Azure magazine | March/April 1999

Guvernment Restructuring

by Dominic Ali


The dance floor is crammed with thousands of nubile bodies bumping and grinding under spinning disco balls. You have to scream to be heard over the aggressive techno/jungle/drum&bass beat. Upstairs in the VIP lounge, a pride of young men prowls the room. A group of girls leans against a pillar covered in fun fur, surreptitiously checking out guys reflected in the mirrored walls. It’s a classic meat-market – and if any affairs are hatched tonight, the barely legal-age lovers will have interior designers Alessandro Munge and Sai Leung to thank for setting the stage.

Located in a former warehouse on Toronto’s lakeshore, the Guvernment is a sprawling complex owned by nightclub tycoon Charles Khabouth. It opened just three years ago with Yabu Pushelberg-designed interiors. Last year, when Khabouth decided to renovate – club owners must perpetually reinvent their spaces or die – he turned to former YP designers Alessandro Munge and Sai Leung. Munge Leung Design Associates has recreated the three themed areas attached to the Guvernment’s airplane-hangar-sized main dance floor: the sixties-inspired Acid Lounge, which is filled with fun-fur-covered beanbag chairs; the 1970s sci-fi-style Orange Room; and the Drink, a cool high-tech VIP room. Each space has a different DJ and a distinctive decor, allowing visitors to club-hop without leaving the building.

On the second floor, the Drink serves as a VIP space for up to 750 Beautiful People. It features a sensuous mix of synthetic materials, artfully positioned to deliver what the club kids really want. “It’s all about sex,” admits Munge with a laugh. Mirrored walls maximize eye contact, he explains, while the furry columns just beg to be stroked. The durable man-made materials – including glowing fibreglass tables and copper laminate bars – are certainly appreciated by the wait staff, who regularly deal with drinks spilled by overly-refreshed patrons.

To get to the Orange Room, the Guvernment’s haven for hip hop and R&B aficionados, you have to push through the gyrating crowd on the main dance floor and head down a day-glo corridor. The Orange Room is, well... orange. Orange on orange. Almost overly orange. Here, the designers have paid homage to the disco decade without resorting to bell-bottom clichés. Munge calls the fringed hanging lamps “an exaggerated interpretation of dresses from the seventies.” Elsewhere in the Orange Room, the designers created Star Wars cantina lighting on a less-than-Lucasfilm budget by stacking salad bowls together clamshell-style and puncturing them, allowing beams of light to shoot out in all directions. “It’s not how much you spend, it’s what you spend it on,” says Munge.

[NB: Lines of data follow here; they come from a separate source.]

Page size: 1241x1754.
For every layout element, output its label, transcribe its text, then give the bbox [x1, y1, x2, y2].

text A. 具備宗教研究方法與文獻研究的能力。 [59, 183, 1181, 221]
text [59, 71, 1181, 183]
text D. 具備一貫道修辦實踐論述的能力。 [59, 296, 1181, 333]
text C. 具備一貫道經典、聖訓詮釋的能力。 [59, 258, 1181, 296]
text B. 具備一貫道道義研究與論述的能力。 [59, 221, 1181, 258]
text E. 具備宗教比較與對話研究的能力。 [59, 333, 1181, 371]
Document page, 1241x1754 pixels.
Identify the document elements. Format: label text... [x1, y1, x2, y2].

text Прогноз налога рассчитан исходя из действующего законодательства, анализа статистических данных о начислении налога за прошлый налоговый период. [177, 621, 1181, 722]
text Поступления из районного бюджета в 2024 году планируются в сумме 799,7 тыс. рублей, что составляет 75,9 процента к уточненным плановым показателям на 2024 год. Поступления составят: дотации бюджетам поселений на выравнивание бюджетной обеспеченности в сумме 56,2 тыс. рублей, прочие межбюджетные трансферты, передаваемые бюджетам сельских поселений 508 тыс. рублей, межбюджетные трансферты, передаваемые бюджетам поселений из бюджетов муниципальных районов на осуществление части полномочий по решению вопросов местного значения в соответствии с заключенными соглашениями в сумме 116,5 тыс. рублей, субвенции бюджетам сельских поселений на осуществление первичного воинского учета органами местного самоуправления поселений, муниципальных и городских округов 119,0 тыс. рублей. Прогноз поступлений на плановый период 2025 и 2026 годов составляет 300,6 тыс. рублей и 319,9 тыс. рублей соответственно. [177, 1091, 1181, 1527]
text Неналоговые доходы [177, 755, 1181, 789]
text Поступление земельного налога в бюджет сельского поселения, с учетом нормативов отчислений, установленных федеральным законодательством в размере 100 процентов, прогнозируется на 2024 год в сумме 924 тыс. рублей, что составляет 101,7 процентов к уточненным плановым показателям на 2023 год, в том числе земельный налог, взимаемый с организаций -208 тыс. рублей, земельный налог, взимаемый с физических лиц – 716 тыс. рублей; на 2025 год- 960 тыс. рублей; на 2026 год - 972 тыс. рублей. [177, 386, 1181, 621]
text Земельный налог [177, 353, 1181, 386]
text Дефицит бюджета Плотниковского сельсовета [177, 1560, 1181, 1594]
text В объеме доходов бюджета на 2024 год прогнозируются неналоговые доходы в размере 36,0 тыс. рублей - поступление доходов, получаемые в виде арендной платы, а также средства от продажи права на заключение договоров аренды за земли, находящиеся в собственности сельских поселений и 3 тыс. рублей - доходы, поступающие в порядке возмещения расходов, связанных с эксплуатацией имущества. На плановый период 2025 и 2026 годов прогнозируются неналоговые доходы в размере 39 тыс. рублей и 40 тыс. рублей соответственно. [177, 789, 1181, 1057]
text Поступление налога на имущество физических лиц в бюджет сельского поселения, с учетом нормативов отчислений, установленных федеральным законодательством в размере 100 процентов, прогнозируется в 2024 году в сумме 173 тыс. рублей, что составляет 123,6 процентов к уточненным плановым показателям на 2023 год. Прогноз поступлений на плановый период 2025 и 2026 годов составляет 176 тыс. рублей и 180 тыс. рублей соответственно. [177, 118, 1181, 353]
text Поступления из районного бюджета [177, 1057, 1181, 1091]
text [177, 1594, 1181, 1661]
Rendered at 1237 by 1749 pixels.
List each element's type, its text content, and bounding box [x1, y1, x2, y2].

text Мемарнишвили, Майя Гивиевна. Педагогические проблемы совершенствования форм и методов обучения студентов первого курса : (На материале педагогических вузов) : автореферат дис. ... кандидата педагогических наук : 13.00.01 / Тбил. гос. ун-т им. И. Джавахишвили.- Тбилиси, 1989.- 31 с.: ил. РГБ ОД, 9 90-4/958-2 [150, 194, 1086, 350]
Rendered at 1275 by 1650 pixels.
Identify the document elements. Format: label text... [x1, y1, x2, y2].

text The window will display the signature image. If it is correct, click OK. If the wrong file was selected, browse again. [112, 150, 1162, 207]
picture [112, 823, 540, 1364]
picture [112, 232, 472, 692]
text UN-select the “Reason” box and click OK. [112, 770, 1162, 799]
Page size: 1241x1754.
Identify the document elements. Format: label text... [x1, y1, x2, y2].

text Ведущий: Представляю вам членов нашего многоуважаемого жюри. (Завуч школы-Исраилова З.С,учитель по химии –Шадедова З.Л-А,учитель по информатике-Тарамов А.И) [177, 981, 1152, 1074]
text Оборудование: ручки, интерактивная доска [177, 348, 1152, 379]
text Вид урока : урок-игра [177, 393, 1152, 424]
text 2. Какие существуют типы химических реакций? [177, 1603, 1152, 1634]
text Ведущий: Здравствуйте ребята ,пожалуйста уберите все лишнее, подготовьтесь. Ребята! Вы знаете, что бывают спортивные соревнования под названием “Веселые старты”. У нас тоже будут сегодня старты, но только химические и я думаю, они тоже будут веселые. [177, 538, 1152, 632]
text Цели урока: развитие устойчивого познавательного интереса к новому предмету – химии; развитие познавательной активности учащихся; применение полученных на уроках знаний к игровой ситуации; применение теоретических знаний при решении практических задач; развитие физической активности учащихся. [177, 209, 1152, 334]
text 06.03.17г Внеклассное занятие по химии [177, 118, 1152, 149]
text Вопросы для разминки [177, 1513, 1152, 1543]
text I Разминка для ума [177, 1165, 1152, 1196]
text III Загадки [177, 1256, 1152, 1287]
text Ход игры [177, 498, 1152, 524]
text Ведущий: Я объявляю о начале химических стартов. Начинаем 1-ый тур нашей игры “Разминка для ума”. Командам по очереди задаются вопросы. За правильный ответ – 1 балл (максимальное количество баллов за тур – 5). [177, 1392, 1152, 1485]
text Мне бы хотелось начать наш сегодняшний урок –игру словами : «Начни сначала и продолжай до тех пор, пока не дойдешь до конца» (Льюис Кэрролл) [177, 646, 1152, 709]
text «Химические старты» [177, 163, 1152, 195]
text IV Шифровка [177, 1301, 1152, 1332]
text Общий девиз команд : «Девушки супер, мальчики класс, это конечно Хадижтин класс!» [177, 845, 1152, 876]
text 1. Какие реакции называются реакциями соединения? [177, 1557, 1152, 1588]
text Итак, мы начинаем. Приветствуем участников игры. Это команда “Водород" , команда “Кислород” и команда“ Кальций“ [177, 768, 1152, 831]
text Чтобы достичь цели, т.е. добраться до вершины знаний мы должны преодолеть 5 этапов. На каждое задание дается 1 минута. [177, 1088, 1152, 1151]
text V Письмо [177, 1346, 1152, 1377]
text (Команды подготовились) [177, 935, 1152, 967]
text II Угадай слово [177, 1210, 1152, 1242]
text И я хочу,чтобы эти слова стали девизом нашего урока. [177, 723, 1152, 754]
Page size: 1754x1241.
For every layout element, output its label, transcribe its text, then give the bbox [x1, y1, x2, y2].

Adjoining the Guvernment complex is Citrus, an art deco-inspired ninety-seat restaurant that is upscale without being intimidating. Folding doors gridded with porthole windows can be pushed back in the summer to open the restaurant onto the outside world. Open screen dividers and columns separate the boxy room into distinct zones without rigidly dividing the diners from each other, while the pale yellows and muted earth tones create a relaxed feel. The deco aspects include a stepped ceiling, pendant light fixtures and a stylized mural (by Moss & Lam, YP’s favourite faux finishers). Offsetting these retro elements are up-to-date touches, such as the sleek black bar and soft colours. The contrast between the sophistication of Citrus and the wild world of the Guvernment attests to Munge Leung’s versatility. “We try to make each space appropriate to its needs,” says Munge. “It’s about the place and the space, not about us.”